== Record extracts

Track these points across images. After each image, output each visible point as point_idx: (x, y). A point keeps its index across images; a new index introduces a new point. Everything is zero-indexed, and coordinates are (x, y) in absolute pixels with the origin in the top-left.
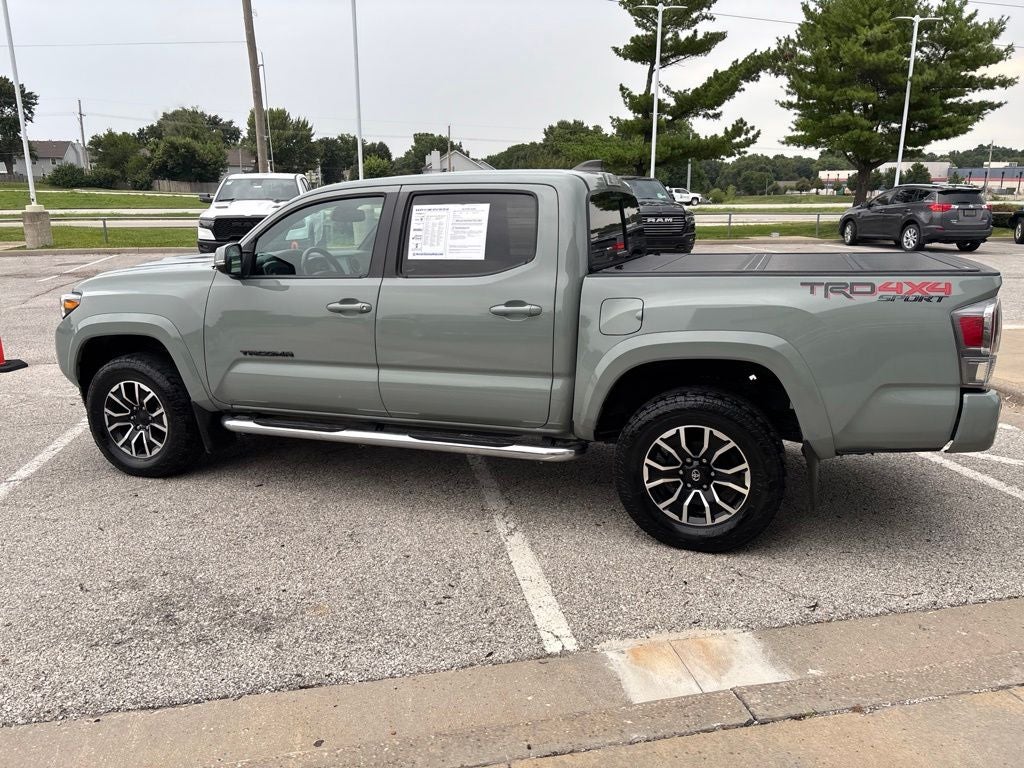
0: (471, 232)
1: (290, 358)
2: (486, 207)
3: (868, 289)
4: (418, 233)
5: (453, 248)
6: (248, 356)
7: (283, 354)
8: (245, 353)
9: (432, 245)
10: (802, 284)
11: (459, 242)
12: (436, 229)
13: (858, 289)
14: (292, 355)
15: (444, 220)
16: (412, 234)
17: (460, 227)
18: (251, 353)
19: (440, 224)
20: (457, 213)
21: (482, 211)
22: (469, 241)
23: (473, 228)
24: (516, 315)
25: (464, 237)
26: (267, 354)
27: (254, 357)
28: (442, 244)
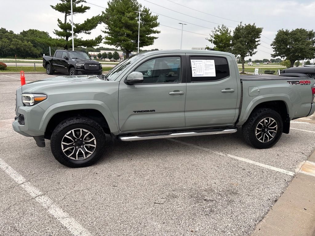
0: (211, 68)
1: (153, 112)
2: (213, 61)
3: (298, 82)
4: (194, 68)
5: (206, 73)
6: (136, 113)
7: (151, 111)
8: (135, 112)
9: (199, 72)
10: (287, 82)
11: (207, 71)
12: (200, 67)
13: (297, 82)
14: (154, 111)
15: (202, 65)
16: (193, 69)
17: (207, 66)
18: (138, 112)
19: (201, 66)
20: (205, 63)
21: (212, 62)
22: (210, 71)
23: (211, 67)
24: (228, 92)
25: (209, 70)
26: (145, 111)
27: (139, 113)
28: (203, 72)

====

→ **Your instructions**:
Keeping pictures out, repeat exactly the lines from the one containing "15: (444, 220)" through the end of the listing.

→ **Exercise output**:
15: (444, 220)
16: (412, 234)
17: (460, 227)
18: (251, 353)
19: (440, 224)
20: (457, 213)
21: (482, 211)
22: (469, 241)
23: (473, 228)
24: (516, 315)
25: (464, 237)
26: (267, 354)
27: (254, 357)
28: (442, 244)
0: (211, 68)
1: (153, 112)
2: (213, 61)
3: (298, 82)
4: (194, 68)
5: (206, 73)
6: (136, 113)
7: (151, 111)
8: (135, 112)
9: (199, 72)
10: (287, 82)
11: (207, 71)
12: (200, 67)
13: (297, 82)
14: (154, 111)
15: (202, 65)
16: (193, 69)
17: (207, 66)
18: (138, 112)
19: (201, 66)
20: (205, 63)
21: (212, 62)
22: (210, 71)
23: (211, 67)
24: (228, 92)
25: (209, 70)
26: (145, 111)
27: (139, 113)
28: (203, 72)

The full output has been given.